Il regime carcerario sarà inasprito ancora di più per Francesco Schiavone “Sandokan” e Francesco Bidognetti “Cicciotto ‘e Mezzanotte”, i due capi del Clan dei Casalesi che fino a qualche giorno fa erano detenuti seguendo le strette regole del carcere duro previste dall’art. 41 bis del regolamento delle carceri. Adesso la Direzione Distrettuale Antimafia di Napoli ha ottenuto per loro l’applicazione delle regole, ancora più stringenti, dell’articolo 14 bis (regime di sorveglianza speciale).

Gli inquirenti sospettano che dietro la serie di omicidi avvenuti negli ultimi mesi nel nostro territorio, ci sia la loro regia.

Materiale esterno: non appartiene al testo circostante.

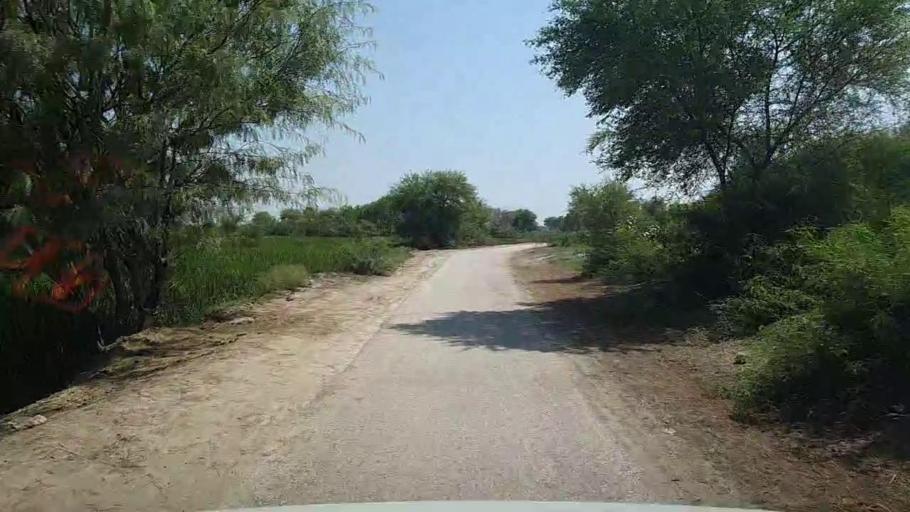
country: PK
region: Sindh
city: Kandhkot
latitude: 28.2844
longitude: 69.3543
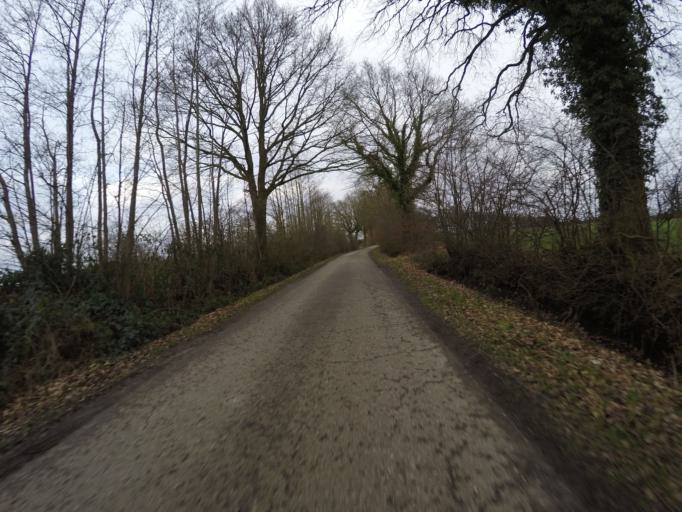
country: DE
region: Schleswig-Holstein
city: Alveslohe
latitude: 53.7991
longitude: 9.9038
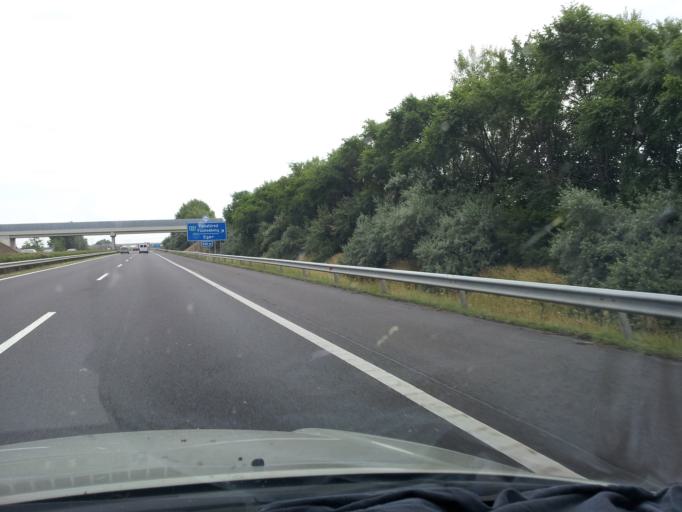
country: HU
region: Heves
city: Fuzesabony
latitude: 47.7304
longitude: 20.4025
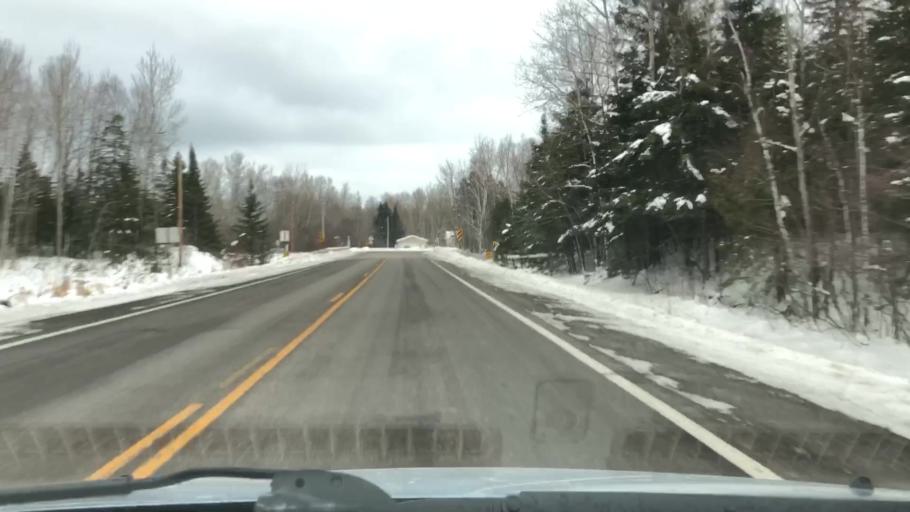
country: US
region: Minnesota
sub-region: Carlton County
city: Carlton
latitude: 46.6653
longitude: -92.3860
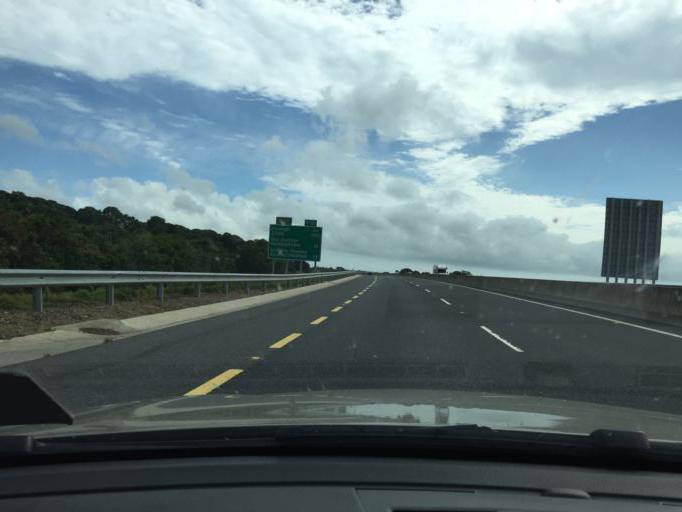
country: IE
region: Leinster
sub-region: Kilkenny
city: Mooncoin
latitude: 52.2525
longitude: -7.1904
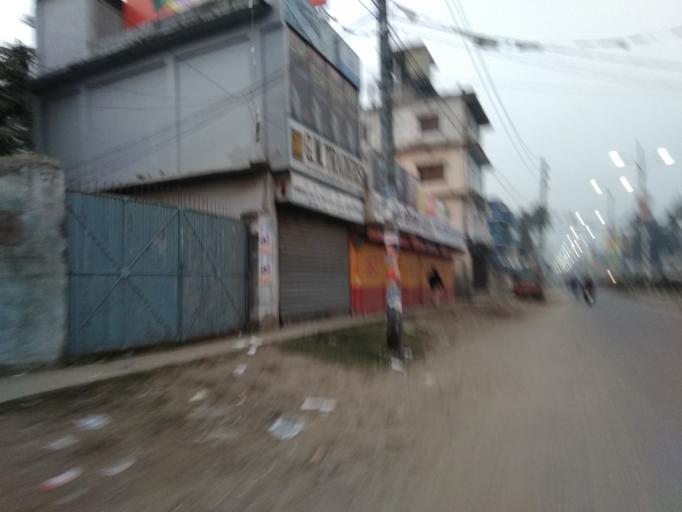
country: BD
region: Rangpur Division
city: Rangpur
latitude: 25.7350
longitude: 89.2547
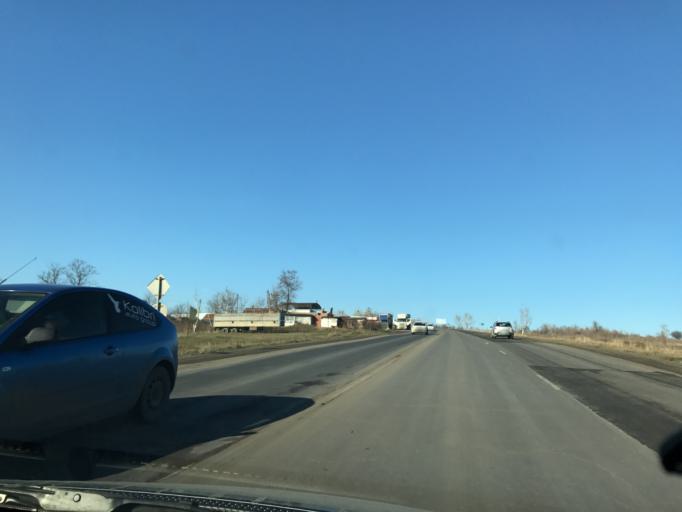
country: RU
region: Rostov
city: Kagal'nitskaya
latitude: 46.8865
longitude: 40.1427
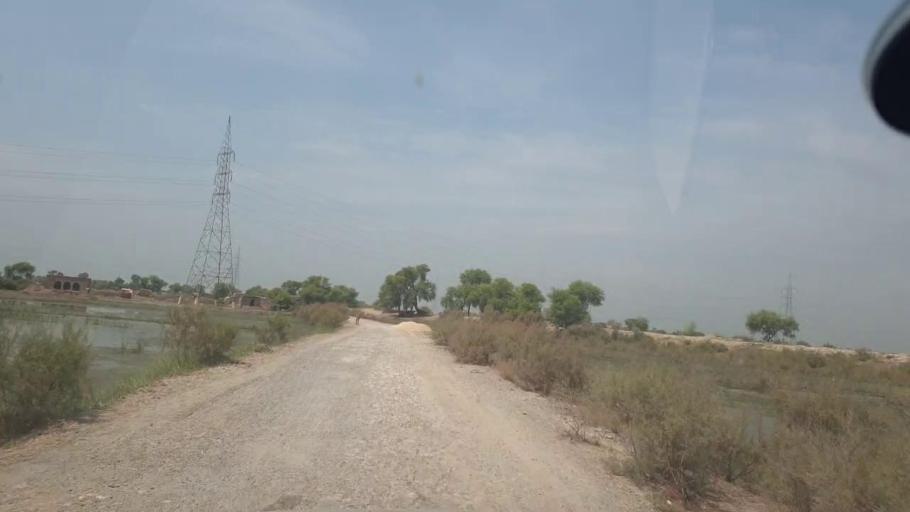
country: PK
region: Sindh
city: Thul
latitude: 28.1810
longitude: 68.6162
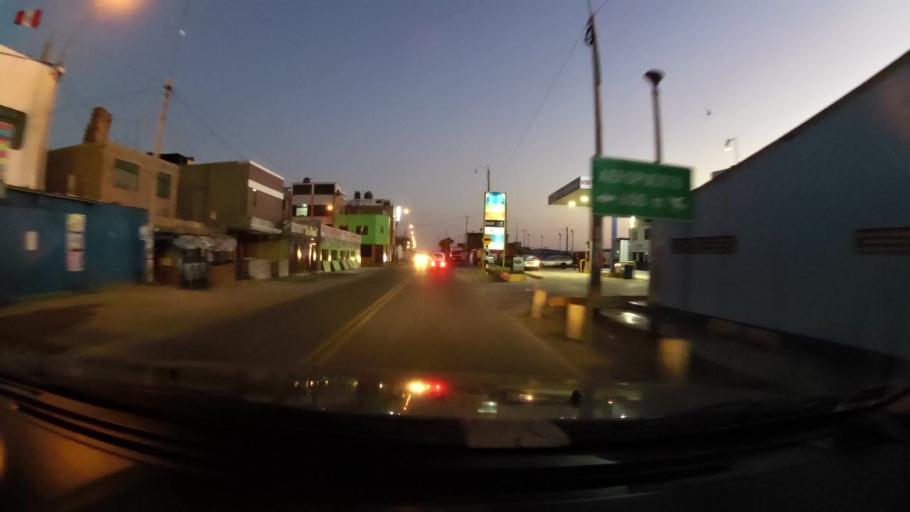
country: PE
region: Ica
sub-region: Provincia de Pisco
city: Pisco
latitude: -13.7336
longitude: -76.2244
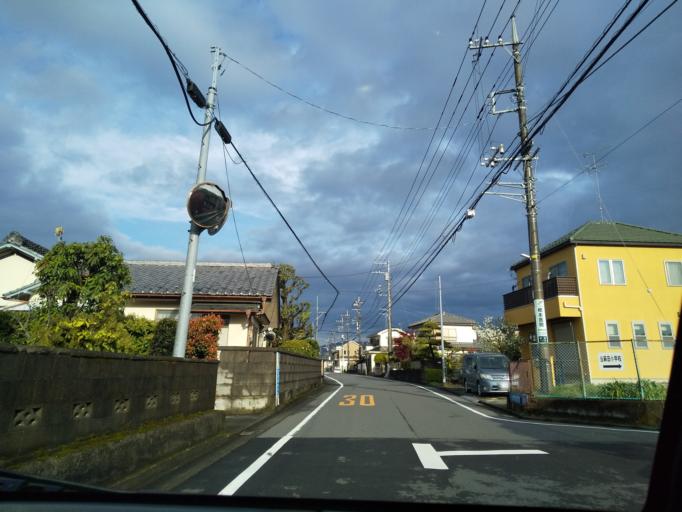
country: JP
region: Tokyo
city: Hachioji
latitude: 35.6021
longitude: 139.3286
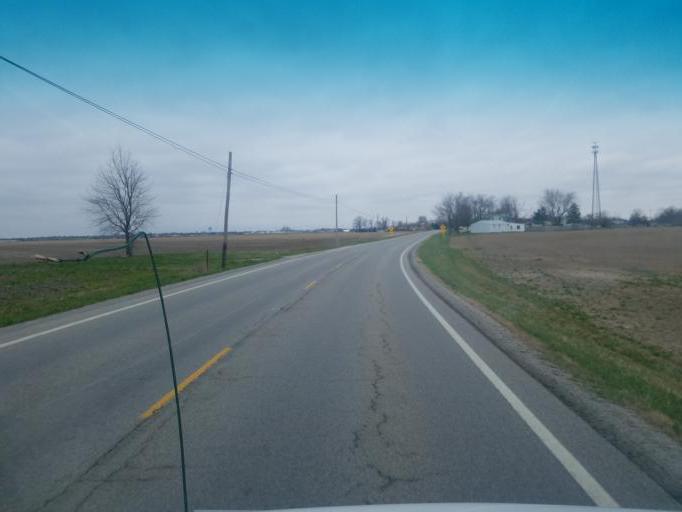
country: US
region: Ohio
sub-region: Van Wert County
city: Van Wert
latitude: 40.9036
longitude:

Una strategia del terrore con l’obiettivo di evitare “pentimenti” e collaborazioni con la giustizia, tra queste c’è anche il pentimento di Anna Carrino, la convivente di Bidognetti alla quale per ritorsione hanno tentato di uccidere la nipote. Sandokan e Cicciotto e’ Mezzanotte non potranno più avere giornali e passeranno da soli le ore d’aria, che da quattro verranno ridotte a due. Queste regole fino ad ore non erano state mai applicate ad affiliati ad un clan camorristico, ma solo ad alcuni boss della Mafia. La goccia che ha fatto traboccare il vaso, sarebbe un biglietto di condoglianze che Schiavone avrebbe spedito a Bidognetti, dopo l’uccisione dello zio, Umberto Bidognetti, colpevole solo di essere padre del pentito Domenico cugino del boss in carcere. Secondo gli inquirenti il messaggio conterrebbe messaggi cifrati.